[Start of Attachment]

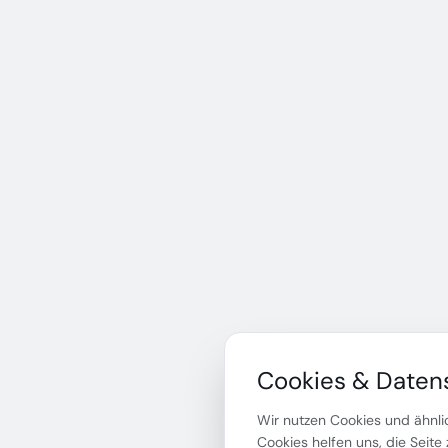
Cookies & Daten
Wir nutzen Cookies und ähnlic
Cookies helfen uns, die Seite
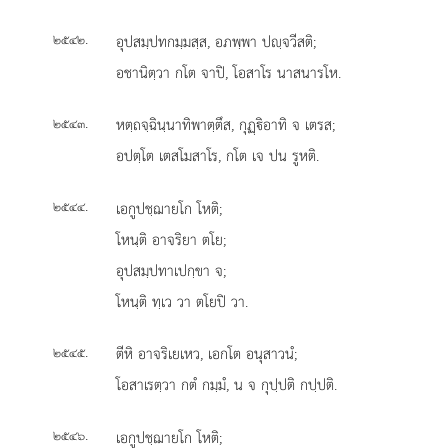
.
อุปสมฺปทกมฺมสฺส, อภพฺพา ปฺจวีสติ;
๒๕๔๒
อชานิตฺวา กโต จาปิ, โอสาโร นาสนารโห.
.
หตฺถจฺฉินฺนาทิพาตฺตึส, กุฏฺิอาทิ จ เตรส;
๒๕๔๓
อปตฺโต เตสโมสาโร, กโต เจ ปน รูหติ.
.
เอกูปชฺฌายโก โหติ;
๒๕๔๔
โหนฺติ อาจริยา ตโย;
อุปสมฺปทาเปกฺขา จ;
โหนฺติ ทฺเว วา ตโยปิ วา.
.
ตีหิ อาจริเยเหว, เอกโต อนุสาวนํ;
๒๕๔๕
โอสาเรตฺวา กตํ กมฺมํ, น จ กุปฺปติ กปฺปติ.
.
เอกูปชฺฌายโก โหติ;
๒๕๔๖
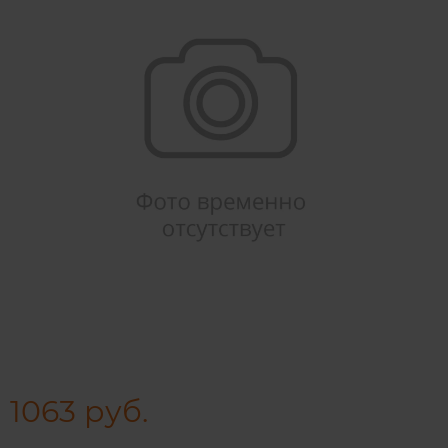
1063 руб.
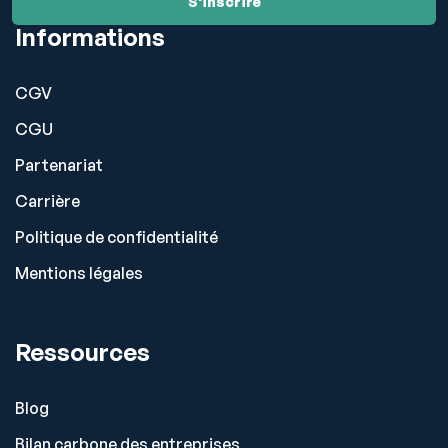
Informations
CGV
CGU
Partenariat
Carrière
Politique de confidentialité
Mentions légales
Ressources
Blog
Bilan carbone des entreprises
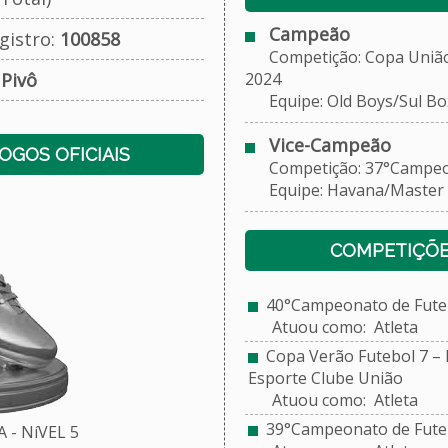
Campeão
gistro:
100858
Competição: Copa União 
:
Pivô
2024
Equipe: Old Boys/Sul Bo
Vice-Campeão
JOGOS OFICIAIS
Competição: 37°Campeona
Equipe: Havana/Master 
COMPETIÇÕE
40°Campeonato de Futeb
Atuou como: Atleta
Copa Verão Futebol 7 – E
Esporte Clube União
Atuou como: Atleta
39°Campeonato de Futebo
 - NíVEL 5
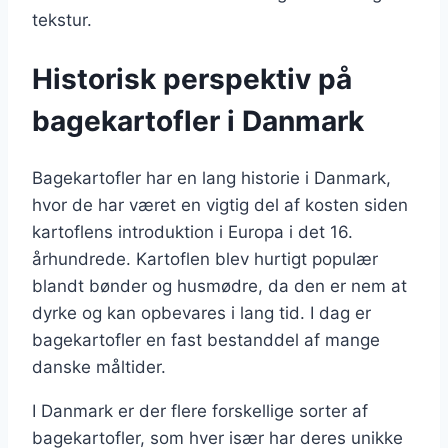
tekstur.
Historisk perspektiv på
bagekartofler i Danmark
Bagekartofler har en lang historie i Danmark,
hvor de har været en vigtig del af kosten siden
kartoflens introduktion i Europa i det 16.
århundrede. Kartoflen blev hurtigt populær
blandt bønder og husmødre, da den er nem at
dyrke og kan opbevares i lang tid. I dag er
bagekartofler en fast bestanddel af mange
danske måltider.
I Danmark er der flere forskellige sorter af
bagekartofler, som hver især har deres unikke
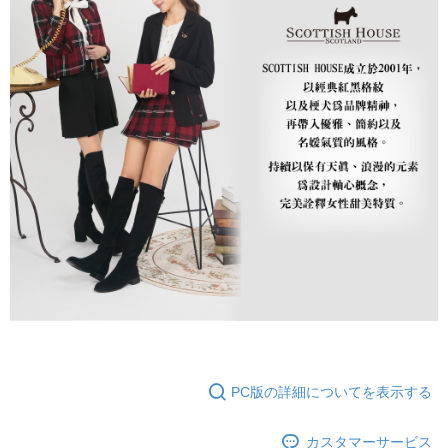
PC版の詳細についてを表示する
カスタマーサービス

[End of Attachment]

TASK STATEMENT:
Reproduce the text of the listing above line for line, leaving out the pictures.

RESULT BELOW:
Cookies & Daten
Wir nutzen Cookies und ähnlic
Cookies helfen uns, die Seite
.
อุปสมฺปทกมฺมสฺส, อภพฺพา ปฺจวีสติ;
๒๕๔๒
อชานิตฺวา กโต จาปิ, โอสาโร นาสนารโห.
.
หตฺถจฺฉินฺนาทิพาตฺตึส, กุฏฺิอาทิ จ เตรส;
๒๕๔๓
อปตฺโต เตสโมสาโร, กโต เจ ปน รูหติ.
.
เอกูปชฺฌายโก โหติ;
๒๕๔๔
โหนฺติ อาจริยา ตโย;
อุปสมฺปทาเปกฺขา จ;
โหนฺติ ทฺเว วา ตโยปิ วา.
.
ตีหิ อาจริเยเหว, เอกโต อนุสาวนํ;
๒๕๔๕
โอสาเรตฺวา กตํ กมฺมํ, น จ กุปฺปติ กปฺปติ.
.
เอกูปชฺฌายโก โหติ;
๒๕๔๖
1063 руб.
Informations
CGV
CGU
Partenariat
Carrière
Politique de confidentialité
Mentions légales
Ressources
Blog
Bilan carbone des entreprises
Campeão
gistro:
100858
Competição: Copa União 
:
Pivô
2024
Equipe: Old Boys/Sul Bo
Vice-Campeão
JOGOS OFICIAIS
Competição: 37°Campeona
Equipe: Havana/Master 
COMPETIÇÕE
40°Campeonato de Futeb
Atuou como: Atleta
Copa Verão Futebol 7 – E
Esporte Clube União
Atuou como: Atleta
39°Campeonato de Futebo
 - NíVEL 5
tekstur.
Historisk perspektiv på
bagekartofler i Danmark
Bagekartofler har en lang historie i Danmark,
hvor de har været en vigtig del af kosten siden
kartoflens introduktion i Europa i det 16.
århundrede. Kartoflen blev hurtigt populær
blandt bønder og husmødre, da den er nem at
dyrke og kan opbevares i lang tid. I dag er
bagekartofler en fast bestanddel af mange
danske måltider.
I Danmark er der flere forskellige sorter af
bagekartofler, som hver især har deres unikke
PC版の詳細についてを表示する
カスタマーサービス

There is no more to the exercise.